# Searching...



## therunbunch (Oct 5, 2009)

My husband and I are desperate to start homesteading! I have been lurking on this board for about a month, then today I signed up!

We are primarily looking for land/home in Montana, but the prices are blowing us away! We are hoping to find some owner-financing. I have seen some of the posts that some of you have put out and you all have such beautiful places! 

Work is the #1 concern for my husband. He is currently a Defense Contractor for the military. I was a surgical tech, but I have been staying at home, homeschooling my 8 year old daughter, and raising our boys (ages 2 & 1).

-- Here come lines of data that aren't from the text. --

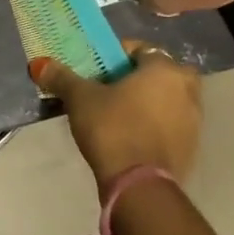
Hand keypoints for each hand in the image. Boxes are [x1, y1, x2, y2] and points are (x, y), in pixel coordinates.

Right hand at [29, 42, 201, 186]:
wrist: (139, 185)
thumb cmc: (112, 128)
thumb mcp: (80, 98)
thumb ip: (61, 77)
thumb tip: (39, 64)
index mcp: (164, 70)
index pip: (142, 49)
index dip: (117, 55)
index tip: (98, 68)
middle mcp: (187, 90)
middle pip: (160, 74)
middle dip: (139, 78)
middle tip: (111, 88)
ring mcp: (194, 121)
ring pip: (168, 100)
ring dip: (149, 101)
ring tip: (118, 113)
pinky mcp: (191, 148)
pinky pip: (171, 125)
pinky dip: (155, 124)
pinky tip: (131, 135)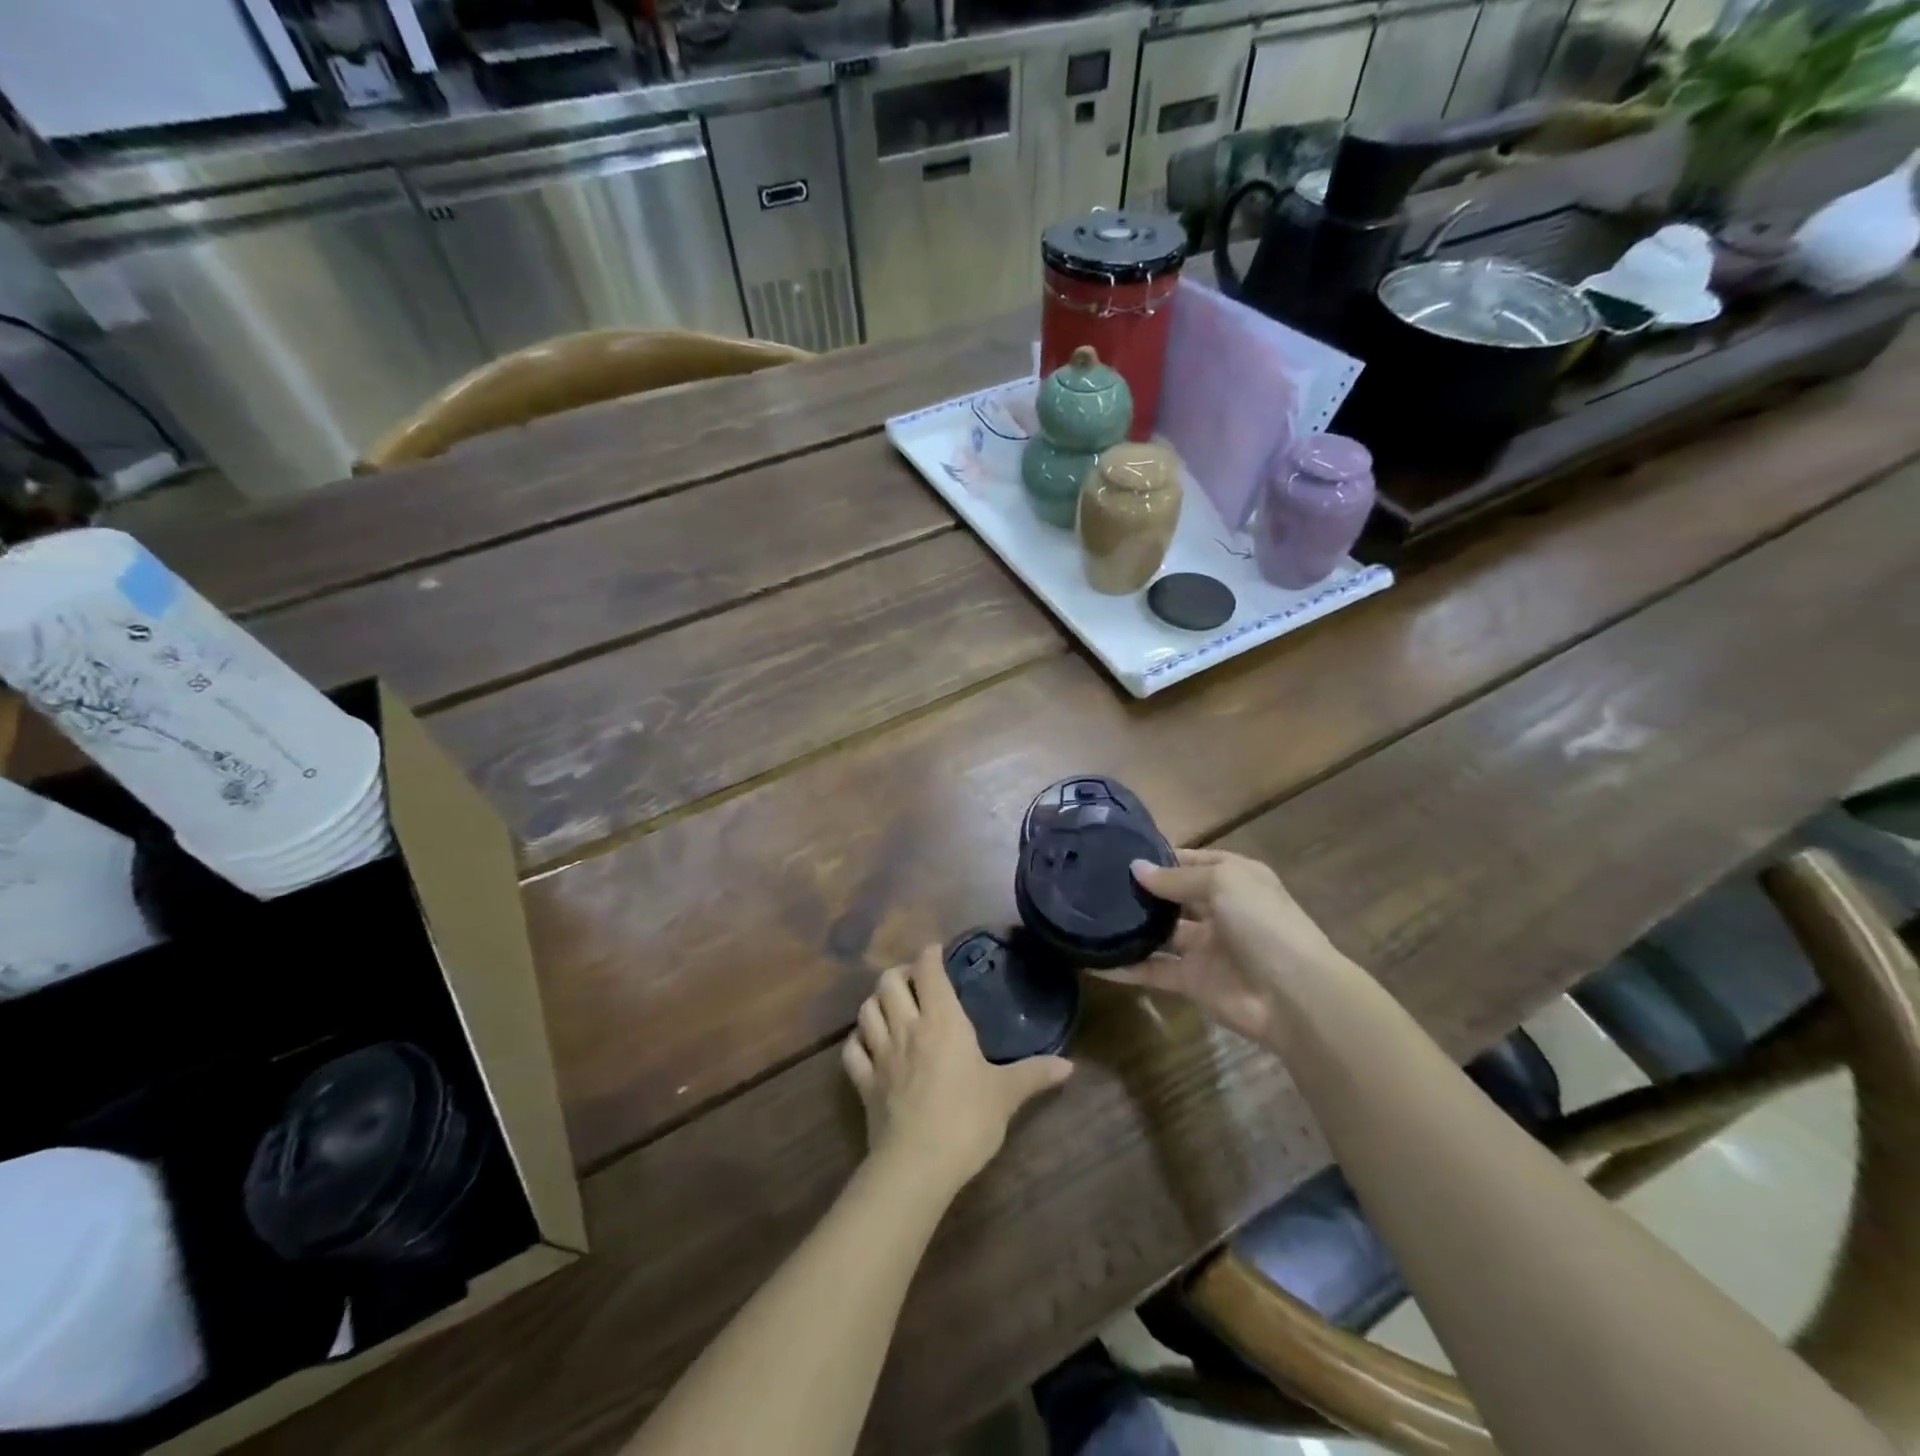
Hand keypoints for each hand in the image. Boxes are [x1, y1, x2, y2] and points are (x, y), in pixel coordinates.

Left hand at [842, 945, 1072, 1194]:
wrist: (917, 1166)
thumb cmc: (967, 1120)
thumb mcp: (1006, 1095)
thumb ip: (1034, 1074)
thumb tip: (1069, 1066)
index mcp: (942, 1021)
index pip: (928, 970)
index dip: (929, 955)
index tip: (937, 952)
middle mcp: (907, 1027)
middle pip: (888, 982)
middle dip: (900, 973)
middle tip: (915, 982)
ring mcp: (880, 1054)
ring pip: (866, 1010)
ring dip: (876, 1001)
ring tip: (891, 1006)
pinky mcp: (863, 1083)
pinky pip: (851, 1051)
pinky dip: (858, 1040)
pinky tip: (867, 1044)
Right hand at [1098, 849, 1352, 1043]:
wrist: (1295, 996)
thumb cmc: (1263, 923)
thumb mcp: (1223, 883)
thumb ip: (1176, 878)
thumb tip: (1135, 869)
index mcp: (1234, 879)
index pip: (1191, 861)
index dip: (1159, 857)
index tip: (1118, 853)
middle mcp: (1218, 909)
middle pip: (1172, 896)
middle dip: (1140, 890)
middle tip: (1093, 882)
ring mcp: (1204, 947)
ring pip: (1159, 933)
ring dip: (1130, 927)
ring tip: (1086, 915)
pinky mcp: (1192, 981)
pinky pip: (1153, 969)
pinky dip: (1125, 968)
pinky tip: (1093, 962)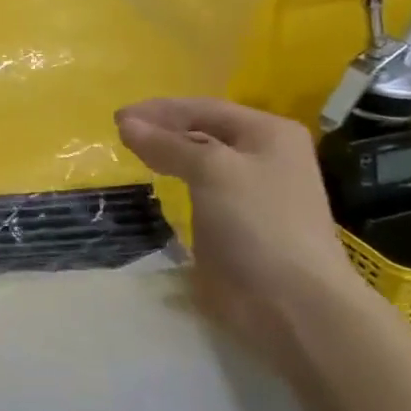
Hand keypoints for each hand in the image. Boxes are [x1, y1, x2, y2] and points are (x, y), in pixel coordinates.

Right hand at [116, 97, 367, 374]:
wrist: (292, 302)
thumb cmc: (257, 223)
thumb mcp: (211, 170)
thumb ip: (167, 144)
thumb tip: (126, 124)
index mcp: (268, 133)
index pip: (204, 108)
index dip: (159, 110)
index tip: (117, 117)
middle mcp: (264, 155)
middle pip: (203, 130)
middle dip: (161, 129)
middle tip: (119, 133)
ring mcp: (252, 190)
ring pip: (200, 160)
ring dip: (166, 153)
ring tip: (131, 153)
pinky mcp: (238, 221)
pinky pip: (200, 188)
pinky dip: (175, 179)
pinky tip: (155, 182)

I'd be interested in seeing any leads any of you might stumble across in that area of the country. I'm still learning how to research and search for properties on my own.


----------



## obleo+6 (Jul 21, 2008)

You ever think of Southern Colo? With the home prices coming down there's some good stuff going on here. Got a piece of property behind my sisters, the house WAS 124,000., then they lowered it to 74,000.00 and I'll bet somebody could pick it up for alot less. It's got a 3 bdrm home 2 full bath, 2 1/2 acres, own well, secluded but accessible with 4wd to get to main road, 1000 gal propane tank, will last you about 4 years, great appliances, new carpet, log cabin "siding", I've been in it and I love the place, town is about 30 miles away, the peace and quiet is deafening....

Just a hint of what's out here. There's alot of other places in this area for sale, but I especially like this one....just a suggestion.


----------



## therunbunch (Oct 5, 2009)

that sounds amazing too! We're moving out onto 20 acres in 3 weeks in order to start saving up for a place! We're renting our home in-town and renting in the country to see how we like the farm life! We're beside ourselves with excitement!


----------



## Pony (Jan 6, 2003)

Look into Missouri. Not quite as free as Montana, but hey! Not as cold, either. 

Good prices, especially in the more rural areas. We're in NW MO, and could not be happier.


----------



## Elevenpoint (Nov 17, 2009)

missouri does have good land prices....and a lot of national forest and clear streams and rivers.......and a lot of springs


----------



## Tinker (Apr 5, 2004)

Try searching here too:

http://www.realtor.com/

You can search by city, area, and break down by price & acerage also.

Good luck!


----------